Problem details:
If a line in the data below contains the word "void", copy it out.

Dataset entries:
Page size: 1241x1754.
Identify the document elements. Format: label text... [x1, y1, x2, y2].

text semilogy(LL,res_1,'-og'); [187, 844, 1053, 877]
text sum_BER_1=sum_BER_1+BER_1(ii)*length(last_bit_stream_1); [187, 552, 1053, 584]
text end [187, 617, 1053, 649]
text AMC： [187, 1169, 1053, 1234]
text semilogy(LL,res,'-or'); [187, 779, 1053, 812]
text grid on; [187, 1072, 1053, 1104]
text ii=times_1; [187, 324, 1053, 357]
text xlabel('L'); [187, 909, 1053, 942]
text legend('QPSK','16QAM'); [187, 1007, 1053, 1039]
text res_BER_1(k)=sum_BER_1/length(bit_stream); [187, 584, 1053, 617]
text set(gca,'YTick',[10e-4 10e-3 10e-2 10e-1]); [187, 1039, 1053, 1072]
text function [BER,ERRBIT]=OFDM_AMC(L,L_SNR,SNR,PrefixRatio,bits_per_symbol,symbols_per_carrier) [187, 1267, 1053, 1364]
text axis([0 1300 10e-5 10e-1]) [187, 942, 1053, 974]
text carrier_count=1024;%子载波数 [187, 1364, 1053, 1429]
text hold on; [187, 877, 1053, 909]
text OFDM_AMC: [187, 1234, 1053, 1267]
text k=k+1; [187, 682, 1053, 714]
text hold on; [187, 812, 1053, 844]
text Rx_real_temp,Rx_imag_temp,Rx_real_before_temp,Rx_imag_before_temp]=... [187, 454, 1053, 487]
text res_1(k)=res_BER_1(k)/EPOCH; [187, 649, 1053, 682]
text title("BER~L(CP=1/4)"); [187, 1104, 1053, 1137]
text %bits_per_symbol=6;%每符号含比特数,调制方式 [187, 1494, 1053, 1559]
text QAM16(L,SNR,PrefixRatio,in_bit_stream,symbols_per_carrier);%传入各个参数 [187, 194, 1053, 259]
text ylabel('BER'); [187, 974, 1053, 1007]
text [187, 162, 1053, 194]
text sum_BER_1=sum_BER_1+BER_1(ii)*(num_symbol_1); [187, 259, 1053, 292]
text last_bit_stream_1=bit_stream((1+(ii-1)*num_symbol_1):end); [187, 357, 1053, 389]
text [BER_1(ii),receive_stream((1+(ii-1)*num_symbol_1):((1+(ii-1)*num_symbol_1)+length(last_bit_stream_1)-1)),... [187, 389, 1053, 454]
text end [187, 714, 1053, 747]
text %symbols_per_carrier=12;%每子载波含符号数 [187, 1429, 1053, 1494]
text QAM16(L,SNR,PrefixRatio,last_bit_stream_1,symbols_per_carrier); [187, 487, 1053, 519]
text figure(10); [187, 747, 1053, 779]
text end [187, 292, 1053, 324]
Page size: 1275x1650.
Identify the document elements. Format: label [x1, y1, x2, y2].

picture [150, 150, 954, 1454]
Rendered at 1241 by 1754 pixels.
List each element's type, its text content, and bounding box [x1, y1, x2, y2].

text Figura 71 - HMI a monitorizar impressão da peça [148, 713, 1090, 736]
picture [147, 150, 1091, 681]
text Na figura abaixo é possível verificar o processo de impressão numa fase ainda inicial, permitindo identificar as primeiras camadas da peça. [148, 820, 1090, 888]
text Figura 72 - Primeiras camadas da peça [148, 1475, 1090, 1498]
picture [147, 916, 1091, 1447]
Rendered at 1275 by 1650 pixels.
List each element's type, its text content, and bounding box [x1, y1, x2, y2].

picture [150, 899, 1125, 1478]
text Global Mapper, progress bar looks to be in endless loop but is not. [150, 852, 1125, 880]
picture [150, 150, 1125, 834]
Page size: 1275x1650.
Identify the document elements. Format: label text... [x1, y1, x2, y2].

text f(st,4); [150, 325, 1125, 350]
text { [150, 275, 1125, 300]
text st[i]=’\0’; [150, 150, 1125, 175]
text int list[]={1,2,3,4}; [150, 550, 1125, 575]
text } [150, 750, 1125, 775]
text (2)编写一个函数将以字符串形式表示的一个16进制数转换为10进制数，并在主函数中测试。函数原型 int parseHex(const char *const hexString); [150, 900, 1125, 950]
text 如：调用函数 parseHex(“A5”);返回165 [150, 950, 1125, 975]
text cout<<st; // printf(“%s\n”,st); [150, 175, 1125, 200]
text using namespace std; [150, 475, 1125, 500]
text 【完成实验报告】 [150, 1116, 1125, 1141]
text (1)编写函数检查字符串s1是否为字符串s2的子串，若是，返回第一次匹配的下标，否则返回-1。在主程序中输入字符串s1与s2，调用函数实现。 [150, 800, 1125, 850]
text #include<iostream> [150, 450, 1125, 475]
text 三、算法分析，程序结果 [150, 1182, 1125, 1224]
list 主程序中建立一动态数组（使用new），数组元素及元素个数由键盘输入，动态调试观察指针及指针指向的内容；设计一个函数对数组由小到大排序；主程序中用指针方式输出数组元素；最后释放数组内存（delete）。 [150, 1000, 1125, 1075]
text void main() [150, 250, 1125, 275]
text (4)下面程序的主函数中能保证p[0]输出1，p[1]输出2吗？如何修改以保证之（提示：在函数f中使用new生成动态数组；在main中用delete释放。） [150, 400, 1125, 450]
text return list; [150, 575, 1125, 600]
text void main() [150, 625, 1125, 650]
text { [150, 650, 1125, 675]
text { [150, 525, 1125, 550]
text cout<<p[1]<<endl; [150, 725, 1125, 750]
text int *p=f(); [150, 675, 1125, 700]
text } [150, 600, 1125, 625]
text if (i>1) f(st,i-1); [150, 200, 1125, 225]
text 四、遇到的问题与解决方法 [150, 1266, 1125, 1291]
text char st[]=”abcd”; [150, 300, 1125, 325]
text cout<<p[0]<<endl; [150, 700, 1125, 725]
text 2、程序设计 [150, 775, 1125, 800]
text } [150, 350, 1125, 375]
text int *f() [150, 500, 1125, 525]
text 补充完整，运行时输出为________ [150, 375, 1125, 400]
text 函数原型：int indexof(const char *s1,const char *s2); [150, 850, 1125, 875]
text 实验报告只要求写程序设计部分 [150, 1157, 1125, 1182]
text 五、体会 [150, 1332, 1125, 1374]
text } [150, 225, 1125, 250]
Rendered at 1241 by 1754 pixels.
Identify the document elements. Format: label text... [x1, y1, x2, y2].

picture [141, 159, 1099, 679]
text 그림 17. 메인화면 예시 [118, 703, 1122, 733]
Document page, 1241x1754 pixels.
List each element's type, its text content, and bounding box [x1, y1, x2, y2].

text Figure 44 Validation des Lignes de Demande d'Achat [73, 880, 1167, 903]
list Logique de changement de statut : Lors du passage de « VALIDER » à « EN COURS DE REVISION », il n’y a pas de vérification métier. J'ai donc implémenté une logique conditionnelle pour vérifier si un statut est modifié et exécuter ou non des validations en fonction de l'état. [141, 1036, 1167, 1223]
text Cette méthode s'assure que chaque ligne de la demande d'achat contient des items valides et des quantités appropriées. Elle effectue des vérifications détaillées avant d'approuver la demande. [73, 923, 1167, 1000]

Problem solution:
text void main() [150, 250, 1125, 275]
text void main() [150, 625, 1125, 650]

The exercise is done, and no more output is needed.